Records from a dataset:

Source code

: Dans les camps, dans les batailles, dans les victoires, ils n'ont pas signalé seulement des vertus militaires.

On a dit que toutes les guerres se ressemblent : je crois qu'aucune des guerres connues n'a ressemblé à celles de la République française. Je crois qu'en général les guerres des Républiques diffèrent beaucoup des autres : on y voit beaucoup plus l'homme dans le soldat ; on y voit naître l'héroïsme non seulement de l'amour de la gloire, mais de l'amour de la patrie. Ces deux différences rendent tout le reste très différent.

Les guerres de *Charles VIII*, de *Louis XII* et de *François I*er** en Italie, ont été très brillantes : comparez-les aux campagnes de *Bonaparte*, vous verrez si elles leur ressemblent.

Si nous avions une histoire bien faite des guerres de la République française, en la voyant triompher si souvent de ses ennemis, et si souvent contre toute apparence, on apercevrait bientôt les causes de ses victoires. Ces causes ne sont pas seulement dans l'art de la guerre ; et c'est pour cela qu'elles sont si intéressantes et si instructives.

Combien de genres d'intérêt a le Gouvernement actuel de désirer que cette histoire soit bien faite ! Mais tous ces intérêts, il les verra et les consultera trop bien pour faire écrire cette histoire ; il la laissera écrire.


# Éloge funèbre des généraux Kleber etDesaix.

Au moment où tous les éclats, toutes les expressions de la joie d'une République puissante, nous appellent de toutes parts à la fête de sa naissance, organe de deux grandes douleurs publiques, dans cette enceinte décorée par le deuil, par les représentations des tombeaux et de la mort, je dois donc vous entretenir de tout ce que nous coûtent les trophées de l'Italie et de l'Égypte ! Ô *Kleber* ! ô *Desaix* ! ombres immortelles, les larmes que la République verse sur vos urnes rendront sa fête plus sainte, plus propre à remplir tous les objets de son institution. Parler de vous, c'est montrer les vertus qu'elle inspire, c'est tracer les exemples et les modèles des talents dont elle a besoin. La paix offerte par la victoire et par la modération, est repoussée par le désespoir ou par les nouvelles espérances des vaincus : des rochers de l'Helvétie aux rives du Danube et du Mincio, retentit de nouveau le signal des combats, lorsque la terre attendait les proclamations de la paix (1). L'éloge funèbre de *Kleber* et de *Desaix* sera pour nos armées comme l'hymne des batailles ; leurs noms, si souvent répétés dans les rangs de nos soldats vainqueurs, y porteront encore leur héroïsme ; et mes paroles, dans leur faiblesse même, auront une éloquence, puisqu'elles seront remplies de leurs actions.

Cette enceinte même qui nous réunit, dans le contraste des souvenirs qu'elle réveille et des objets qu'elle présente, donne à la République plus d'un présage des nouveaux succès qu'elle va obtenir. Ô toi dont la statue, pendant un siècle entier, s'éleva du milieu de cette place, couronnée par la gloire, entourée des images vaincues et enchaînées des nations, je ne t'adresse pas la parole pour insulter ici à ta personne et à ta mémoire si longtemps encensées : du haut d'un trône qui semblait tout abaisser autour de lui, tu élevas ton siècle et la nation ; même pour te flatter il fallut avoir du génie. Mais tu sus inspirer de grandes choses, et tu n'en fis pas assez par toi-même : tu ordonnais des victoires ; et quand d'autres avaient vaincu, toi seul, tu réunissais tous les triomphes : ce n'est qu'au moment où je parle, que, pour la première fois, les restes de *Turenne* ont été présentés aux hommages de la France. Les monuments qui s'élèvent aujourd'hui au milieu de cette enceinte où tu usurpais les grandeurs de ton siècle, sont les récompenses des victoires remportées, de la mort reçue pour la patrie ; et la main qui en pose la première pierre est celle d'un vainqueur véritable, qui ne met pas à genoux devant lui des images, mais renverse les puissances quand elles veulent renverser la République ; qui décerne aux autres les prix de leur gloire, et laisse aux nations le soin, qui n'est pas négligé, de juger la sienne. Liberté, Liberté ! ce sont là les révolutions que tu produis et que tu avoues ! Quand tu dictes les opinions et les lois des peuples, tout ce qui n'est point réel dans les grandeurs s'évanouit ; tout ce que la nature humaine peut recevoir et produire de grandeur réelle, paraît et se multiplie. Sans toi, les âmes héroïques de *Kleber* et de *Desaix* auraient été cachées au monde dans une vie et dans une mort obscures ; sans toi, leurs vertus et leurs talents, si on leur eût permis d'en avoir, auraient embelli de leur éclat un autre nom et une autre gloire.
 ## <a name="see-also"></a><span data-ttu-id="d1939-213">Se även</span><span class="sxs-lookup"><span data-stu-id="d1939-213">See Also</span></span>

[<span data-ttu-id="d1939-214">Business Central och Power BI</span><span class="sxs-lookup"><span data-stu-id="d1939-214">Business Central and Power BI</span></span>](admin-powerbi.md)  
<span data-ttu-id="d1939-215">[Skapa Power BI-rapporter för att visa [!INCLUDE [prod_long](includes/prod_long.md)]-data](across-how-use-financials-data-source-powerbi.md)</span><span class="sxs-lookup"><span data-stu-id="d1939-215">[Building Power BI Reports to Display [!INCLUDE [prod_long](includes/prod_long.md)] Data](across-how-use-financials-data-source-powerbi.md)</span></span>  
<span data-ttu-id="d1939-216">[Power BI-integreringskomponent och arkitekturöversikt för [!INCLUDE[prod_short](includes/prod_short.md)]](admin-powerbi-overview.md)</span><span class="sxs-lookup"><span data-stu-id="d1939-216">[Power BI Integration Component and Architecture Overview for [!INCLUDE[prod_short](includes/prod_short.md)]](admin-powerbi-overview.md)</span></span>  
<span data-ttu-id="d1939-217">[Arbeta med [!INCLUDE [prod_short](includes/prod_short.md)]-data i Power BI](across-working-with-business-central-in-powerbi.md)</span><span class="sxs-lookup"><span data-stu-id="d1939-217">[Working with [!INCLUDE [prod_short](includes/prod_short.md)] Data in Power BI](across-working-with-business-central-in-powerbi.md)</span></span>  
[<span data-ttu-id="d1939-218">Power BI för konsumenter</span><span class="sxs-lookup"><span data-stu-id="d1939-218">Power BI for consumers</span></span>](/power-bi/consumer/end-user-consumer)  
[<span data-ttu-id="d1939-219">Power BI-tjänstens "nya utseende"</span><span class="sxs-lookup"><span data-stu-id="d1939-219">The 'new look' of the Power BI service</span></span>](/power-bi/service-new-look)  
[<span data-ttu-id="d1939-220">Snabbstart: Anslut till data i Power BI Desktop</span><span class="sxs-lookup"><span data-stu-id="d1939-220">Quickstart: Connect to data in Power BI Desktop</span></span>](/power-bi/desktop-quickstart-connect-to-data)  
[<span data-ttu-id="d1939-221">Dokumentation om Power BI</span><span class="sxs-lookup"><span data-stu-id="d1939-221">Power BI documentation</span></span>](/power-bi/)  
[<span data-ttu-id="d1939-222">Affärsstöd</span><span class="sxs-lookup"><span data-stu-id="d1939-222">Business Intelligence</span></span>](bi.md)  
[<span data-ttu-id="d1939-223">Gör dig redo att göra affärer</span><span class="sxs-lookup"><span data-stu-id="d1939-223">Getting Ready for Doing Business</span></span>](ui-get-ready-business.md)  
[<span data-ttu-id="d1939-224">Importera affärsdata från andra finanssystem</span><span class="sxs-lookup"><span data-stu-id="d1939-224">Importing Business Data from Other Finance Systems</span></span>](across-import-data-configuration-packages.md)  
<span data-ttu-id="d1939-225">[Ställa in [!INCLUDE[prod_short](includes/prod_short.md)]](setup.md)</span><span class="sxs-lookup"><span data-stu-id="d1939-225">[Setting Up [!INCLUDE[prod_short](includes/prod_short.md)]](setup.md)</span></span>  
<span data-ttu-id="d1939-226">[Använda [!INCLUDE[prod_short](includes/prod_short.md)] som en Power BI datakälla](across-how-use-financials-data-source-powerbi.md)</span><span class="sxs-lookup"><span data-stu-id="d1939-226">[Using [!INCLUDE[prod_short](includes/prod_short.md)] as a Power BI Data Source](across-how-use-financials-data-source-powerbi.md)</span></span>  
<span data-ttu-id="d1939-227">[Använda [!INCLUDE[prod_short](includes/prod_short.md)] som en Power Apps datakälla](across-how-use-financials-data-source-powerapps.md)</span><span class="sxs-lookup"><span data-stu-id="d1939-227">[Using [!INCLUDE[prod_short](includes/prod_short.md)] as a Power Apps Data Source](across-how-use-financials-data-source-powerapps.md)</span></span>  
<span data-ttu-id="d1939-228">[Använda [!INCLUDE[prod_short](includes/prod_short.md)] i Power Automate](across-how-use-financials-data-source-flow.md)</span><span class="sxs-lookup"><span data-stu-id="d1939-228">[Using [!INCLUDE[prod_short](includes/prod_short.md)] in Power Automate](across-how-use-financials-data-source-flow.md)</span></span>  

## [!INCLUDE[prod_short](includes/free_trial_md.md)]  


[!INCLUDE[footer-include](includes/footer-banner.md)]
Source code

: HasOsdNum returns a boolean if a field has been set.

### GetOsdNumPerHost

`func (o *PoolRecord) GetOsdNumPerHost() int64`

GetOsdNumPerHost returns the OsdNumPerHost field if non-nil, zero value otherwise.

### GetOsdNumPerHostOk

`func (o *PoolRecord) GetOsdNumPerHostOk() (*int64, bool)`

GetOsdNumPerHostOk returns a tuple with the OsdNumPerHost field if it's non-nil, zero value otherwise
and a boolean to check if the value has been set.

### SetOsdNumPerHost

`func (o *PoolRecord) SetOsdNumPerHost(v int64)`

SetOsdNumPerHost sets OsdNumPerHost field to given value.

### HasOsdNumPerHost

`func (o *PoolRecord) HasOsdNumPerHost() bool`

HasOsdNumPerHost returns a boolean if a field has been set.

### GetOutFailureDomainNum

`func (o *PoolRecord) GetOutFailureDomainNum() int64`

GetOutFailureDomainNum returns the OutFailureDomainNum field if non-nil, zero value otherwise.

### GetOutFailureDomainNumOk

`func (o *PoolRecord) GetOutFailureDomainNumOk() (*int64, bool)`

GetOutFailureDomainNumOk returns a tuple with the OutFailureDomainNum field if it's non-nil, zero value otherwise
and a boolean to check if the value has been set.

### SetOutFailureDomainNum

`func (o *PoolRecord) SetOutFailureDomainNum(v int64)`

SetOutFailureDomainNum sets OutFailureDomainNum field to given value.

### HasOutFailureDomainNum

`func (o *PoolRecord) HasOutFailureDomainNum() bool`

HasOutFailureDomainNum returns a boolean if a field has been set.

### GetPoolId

Task:
Reproduce the listing from the line containing "GetOsdNumPerHostOk returns a" through the end of the listing, changing every "tuple" to "pair" and leaving all other text unaltered.

Solution for this exercise:
GetOsdNumPerHostOk returns a pair with the OsdNumPerHost field if it's non-nil, zero value otherwise
and a boolean to check if the value has been set.

### SetOsdNumPerHost

`func (o *PoolRecord) SetOsdNumPerHost(v int64)`

SetOsdNumPerHost sets OsdNumPerHost field to given value.

### HasOsdNumPerHost

`func (o *PoolRecord) HasOsdNumPerHost() bool`

HasOsdNumPerHost returns a boolean if a field has been set.

### GetOutFailureDomainNum

`func (o *PoolRecord) GetOutFailureDomainNum() int64`

GetOutFailureDomainNum returns the OutFailureDomainNum field if non-nil, zero value otherwise.

### GetOutFailureDomainNumOk

`func (o *PoolRecord) GetOutFailureDomainNumOk() (*int64, bool)`

GetOutFailureDomainNumOk returns a pair with the OutFailureDomainNum field if it's non-nil, zero value otherwise
and a boolean to check if the value has been set.

### SetOutFailureDomainNum

`func (o *PoolRecord) SetOutFailureDomainNum(v int64)`

SetOutFailureDomainNum sets OutFailureDomainNum field to given value.

### HasOutFailureDomainNum

`func (o *PoolRecord) HasOutFailureDomainNum() bool`

HasOutFailureDomainNum returns a boolean if a field has been set.

### GetPoolId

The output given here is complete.